Spat is collected in bags in September and grows in sheltered waters until spring, when it is sieved and sorted, as shown here on the boat of PenBay Farmed Scallops. Photo: Coastal Enterprises Inc.

For most aquaculture activity around the world, there are commercial hatcheries to provide seed, but that is not the case with sea scallops—yet. Currently, Maine farmers must collect spat from the ocean themselves or buy it from others who collect in volume.  

This challenge rises from the biology of the species itself: Placopecten magellanicus has one of the longest larval periods of any scallop, taking up to 45 days to settle. (In contrast, Eastern oysters require 12 to 20 days.) During that time, much can go wrong. Hatchery costs also build up.

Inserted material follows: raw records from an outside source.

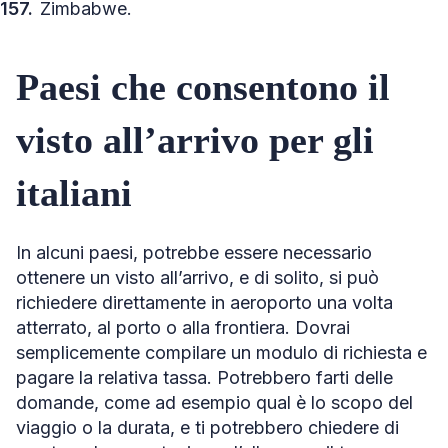
Zimbabwe.
Paesi che consentono il
visto all’arrivo per gli
italiani
In alcuni paesi, potrebbe essere necessario
ottenere un visto all’arrivo, e di solito, si può
richiedere direttamente in aeroporto una volta
atterrato, al porto o alla frontiera. Dovrai
semplicemente compilare un modulo di richiesta e
pagare la relativa tassa. Potrebbero farti delle
domande, come ad esempio qual è lo scopo del
viaggio o la durata, e ti potrebbero chiedere di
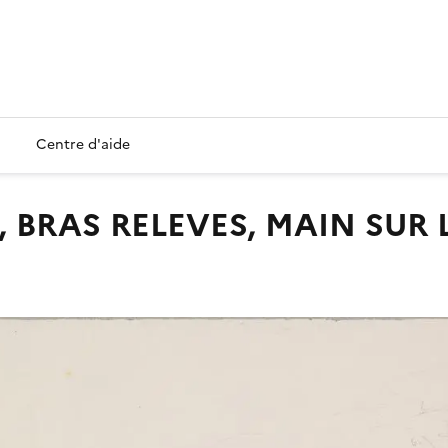
Centre d'aide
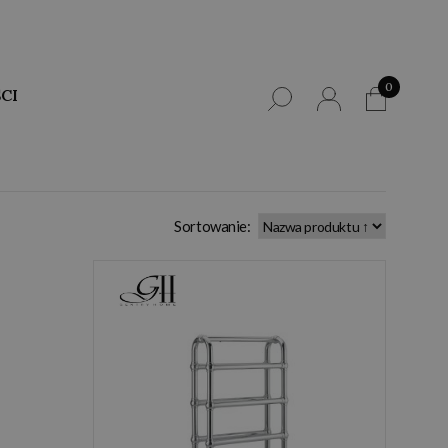
0
CI
Sortowanie:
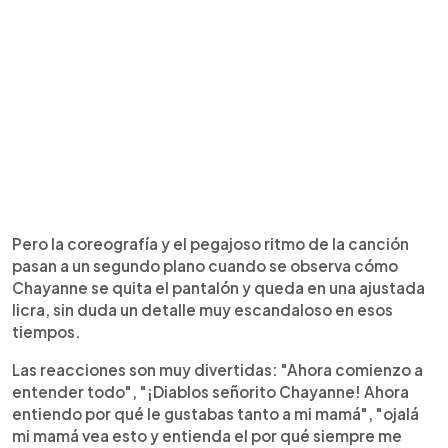
Pero la coreografía y el pegajoso ritmo de la canción
pasan a un segundo plano cuando se observa cómo
Chayanne se quita el pantalón y queda en una ajustada
licra, sin duda un detalle muy escandaloso en esos
tiempos.
Las reacciones son muy divertidas: "Ahora comienzo a
entender todo", "¡Diablos señorito Chayanne! Ahora
entiendo por qué le gustabas tanto a mi mamá", "ojalá
mi mamá vea esto y entienda el por qué siempre me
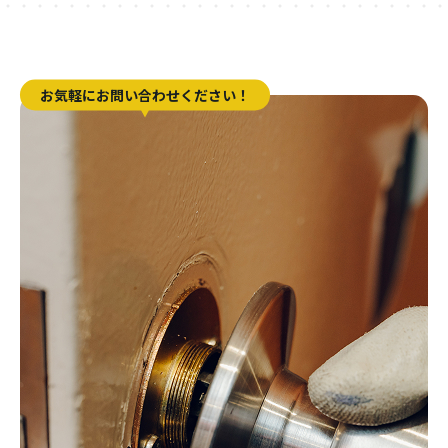
お気軽にお問い合わせください！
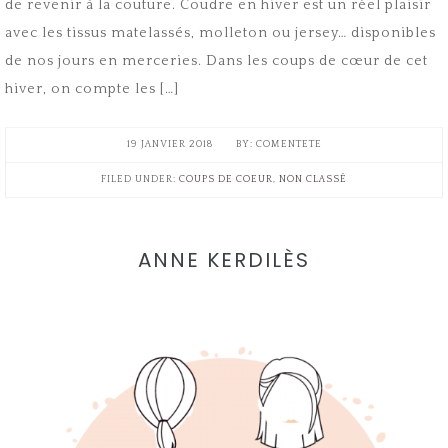
de revenir à la couture. Coudre en hiver est un réel plaisir
avec les tissus matelassés, molleton ou jersey… disponibles
de nos jours en merceries. Dans les coups de cœur de cet
hiver, on compte les […]
19 JANVIER 2018
COMENTETE
FILED UNDER:
COUPS DE COEUR
,
NON CLASSÉ
ANNE KERDILÈS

To address the hatchery phase—which executive director of the Maine Aquaculture Innovation Center Chris Davis describes as “a major challenge to overcome”—NOAA Sea Grant last October funded a three-year research project known as “Cracking the Shell.”  The effort is coming at the problem from different angles by tapping aquaculturists, shellfish biologists, microbiologists, aquatic immunologists, and economists from organizations, including Downeast Institute, Maine Aquaculture Innovation Center, Maine Sea Grant, Mook Sea Farm, Milford Marine Laboratory, and University of Maine.

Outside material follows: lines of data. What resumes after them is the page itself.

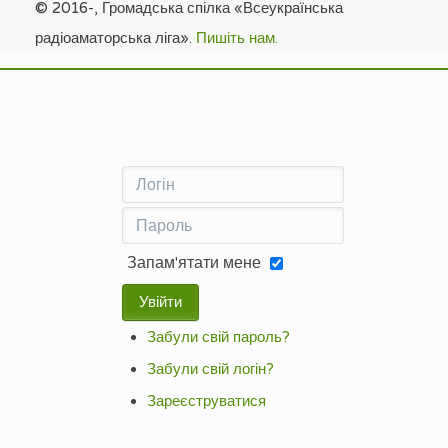
© 2016-, Громадська спілка «Всеукраїнська
радіоаматорська ліга».
Пишіть нам.
Запам'ятати мене
Увійти
Забули свій пароль?
Забули свій логін?
Зареєструватися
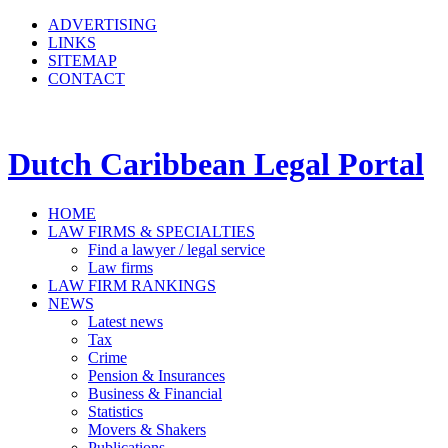
ADVERTISING
LINKS
SITEMAP
CONTACT
Dutch Caribbean Legal Portal
HOME
LAW FIRMS & SPECIALTIES
Find a lawyer / legal service
Law firms
LAW FIRM RANKINGS
NEWS
Latest news
Tax
Crime
Pension & Insurances
Business & Financial
Statistics
Movers & Shakers
Publications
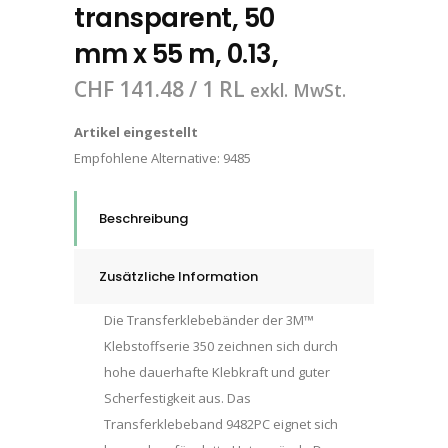
transparent, 50
mm x 55 m, 0.13,
CHF
141.48
/ 1 RL
exkl. MwSt.
Artikel eingestellt
Empfohlene Alternative:
9485
Beschreibung
Zusätzliche Information
Die Transferklebebänder der 3M™
Klebstoffserie 350 zeichnen sich durch
hohe dauerhafte Klebkraft und guter
Scherfestigkeit aus. Das
Transferklebeband 9482PC eignet sich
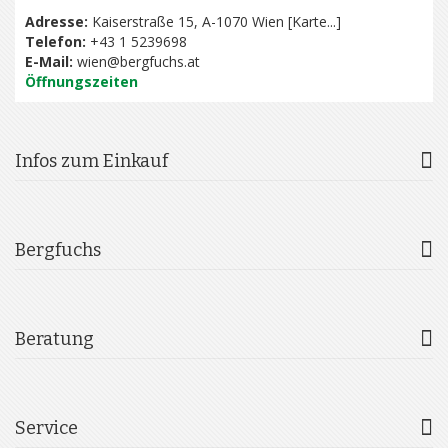
Adresse:
Kaiserstraße 15, A-1070 Wien [
Karte...
]
Telefon:
+43 1 5239698
E-Mail:
wien@bergfuchs.at
Öffnungszeiten
Infos zum Einkauf
Bergfuchs
Beratung
Service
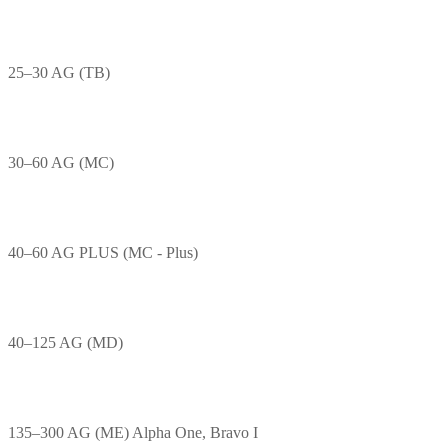
25–30 AG (TB)
30–60 AG (MC)
40–60 AG PLUS (MC - Plus)
40–125 AG (MD)
135–300 AG (ME) Alpha One, Bravo I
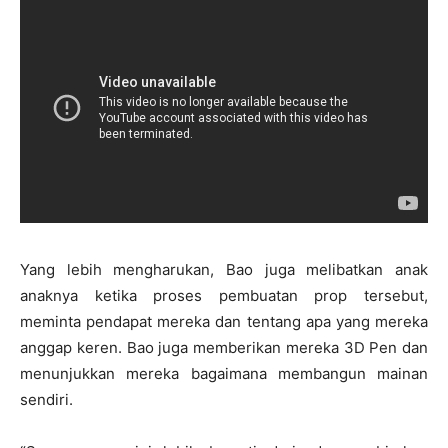
Yang lebih mengharukan, Bao juga melibatkan anak
anaknya ketika proses pembuatan prop tersebut,
meminta pendapat mereka dan tentang apa yang mereka
anggap keren. Bao juga memberikan mereka 3D Pen dan
menunjukkan mereka bagaimana membangun mainan
sendiri.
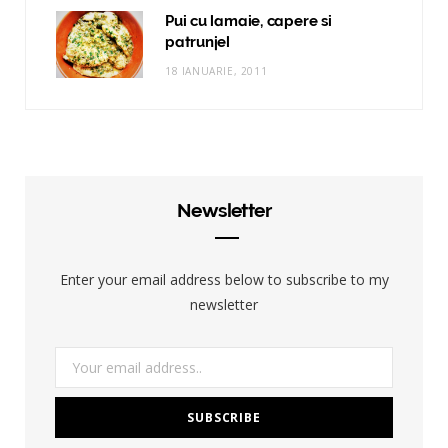
Pui cu lamaie, capere si
patrunjel
18 IANUARIE, 2011
Newsletter
Enter your email address below to subscribe to my
newsletter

All seasoned shellfish experts, team members were off to a fast start last fall, as Davis reported to the Milford Aquaculture Seminar in January. But the clock is ticking and the obstacle formidable. “Although there have been some successes with research-scale sea scallop hatchery production, repeatable, large-scale seed production has remained elusive and unreliable,” the team reported. “No commercial hatchery for sea scallops exists in the U.S. or anywhere else.”